Avrupa Konseyi’ne üye ülkelerin yükümlülük ve taahhütlerini yerine getirip getirmediğini izleyen Denetim Komitesi’nin Norveçli üyesi Ingebjorg Godskesen ve Sırp üyesi Nataşa Vuçkoviç tarafından hazırlanan raporda basın özgürlüğü, hukuk devleti, Çatışmalı durum ve milletvekili dokunulmazlıkları konuları ağırlıklı olarak işlendi.
Belgede yer alan en dikkat çekici vurgulardan birini, “Dört bakan ve dönemin Başbakanı Recep Tayyip Erdoğan’ın oğlunun yer aldığı iddia edilen yolsuzluk dosyalarının 17 ve 25 Aralık 2013’te açığa çıkması iç siyasi süreçlerdeki değişimin başlangıcı oldu” ifadeleri oluşturdu.
Bahsedilen tarih sonrasında kısıtlayıcı yasal düzenlemelerin kabul edildiği, yürütmenin yargı üstündeki kontrolünün güçlendirildiği ve özel mahkemeler oluşturulduğu metne yansıtıldı.
Çözüm Süreci’nin çökmesinden duyulan üzüntüye yer verilen belgede, Kürd illerindeki gerilim ve çatışmaların ülkenin diğer bölümlerine yayılmasından duyulan endişenin altı çizildi.
PKK’nin şiddet eylemlerine son vermesi ve silah bırakması da AKPM’nin talepleri arasında yer alırken PKK’nin saldırıları kınandı. AKPM, operasyonların uluslararası hukuka ve orantılılık ilkesine uygun olması istendi.

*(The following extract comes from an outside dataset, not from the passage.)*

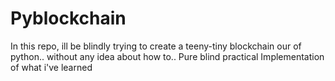 # Pyblockchain
In this repo, ill be blindly trying to create a teeny-tiny blockchain our of python.. without any idea about how to.. Pure blind practical Implementation of what i've learned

Bazı bakanların ve Cumhurbaşkanı’nın Anayasa Mahkemesi’nin bir kararına saygı duymadıklarını açıklamalarının endişe verici olduğunu belirten AKPM, Türkiye yetkililerin yargıya yersiz müdahale etmekten ve hukukun üstünlüğüne meydan okumaktan kaçınması gerektiğini kaydetti.
Belgede, Türk Ceza Kanunu\'nun Cumhurbaşkanı’na hakaretle ilgili 299 ve Türk milletini ve devletini aşağılamayla ilgili 301’inci maddelerinin kaldırılması da talep edildi.
AKPM raporunda medya özgülüğüne ilişkin olumsuzluklar da geniş yer tuttu. Medya ve ifade özgülüğünün Türkiye’de sorunlu olmayı sürdürdüğünün ve kısıtlamaların Avrupa İnsan Hakları Sözleşmesi’nin ifade özgürlüğünü garanti altına alan 10’uncu maddesinin kapsamını aşar şekilde arttığının vurgulandığı belgede, Türkiye’nin basın özgürlüğü listelerindeki düşüşüne dikkat çekiliyor.
İnternete yönelik yasaklamalar, televizyon kanallarının uydudan çıkarılması ve medya organlarına kayyım atanması eleştiriliyor. Gazetecilerin tutuklanması ve medya kurumlarına el konulması da eleştirilen konular arasında yer alıyor.
Oylama sırasında AKPM’deki Türkiye heyetinin üyeleri tarafından verilen değişiklik önergelerinin hiçbiri kabul edilmedi.